EXERCISE DETAILS = Could you update the data below by replacing "locality" with "collection site" and keeping everything else the same? Leave the picture lines out of your answer.

(Saved data entries)
— Begin —

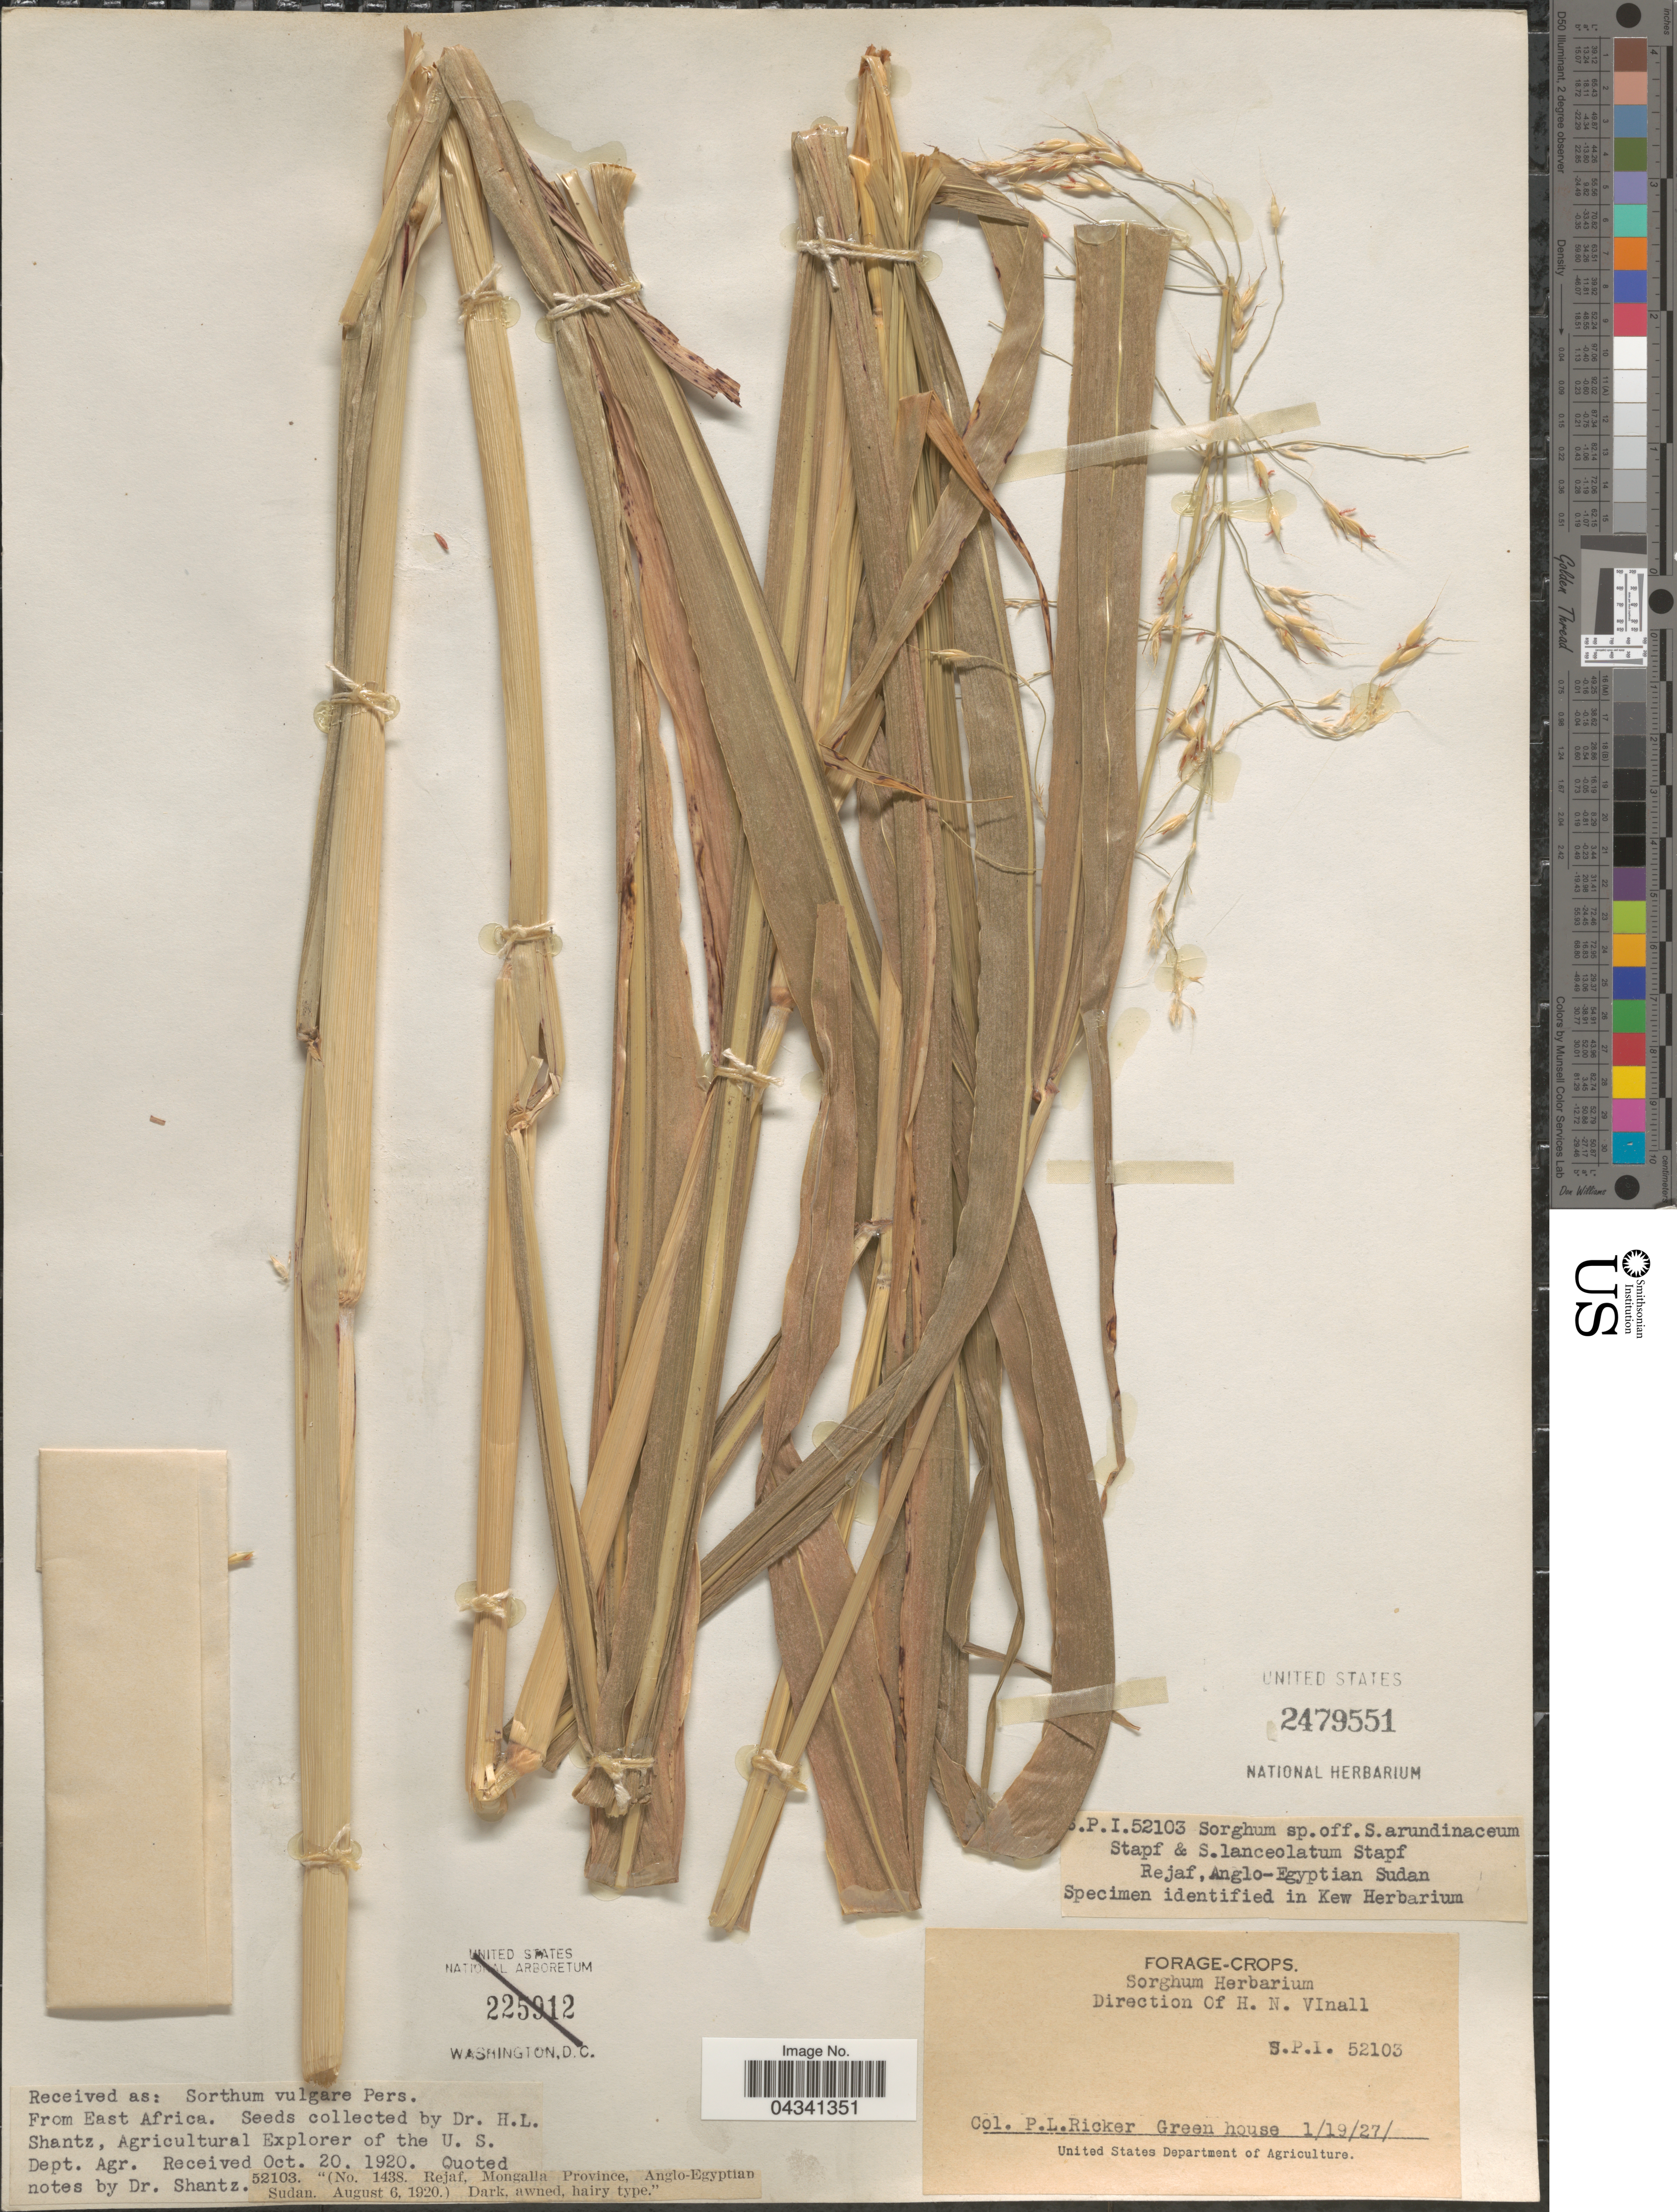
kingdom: Plantae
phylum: Tracheophyta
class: Liliopsida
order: Poales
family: Poaceae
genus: Sorghum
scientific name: Sorghum arundinaceum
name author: (Desv.) Stapf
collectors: P. Ricker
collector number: S.P.I. 52103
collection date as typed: Transcribed d/m/y: 19/1/27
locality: Green house.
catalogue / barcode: US 2479551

— End —

WRITTEN SOLUTION =
kingdom: Plantae
phylum: Tracheophyta
class: Liliopsida
order: Poales
family: Poaceae
genus: Sorghum
scientific name: Sorghum arundinaceum
name author: (Desv.) Stapf
collectors: P. Ricker
collector number: S.P.I. 52103
collection date as typed: Transcribed d/m/y: 19/1/27
collection site: Green house.
catalogue / barcode: US 2479551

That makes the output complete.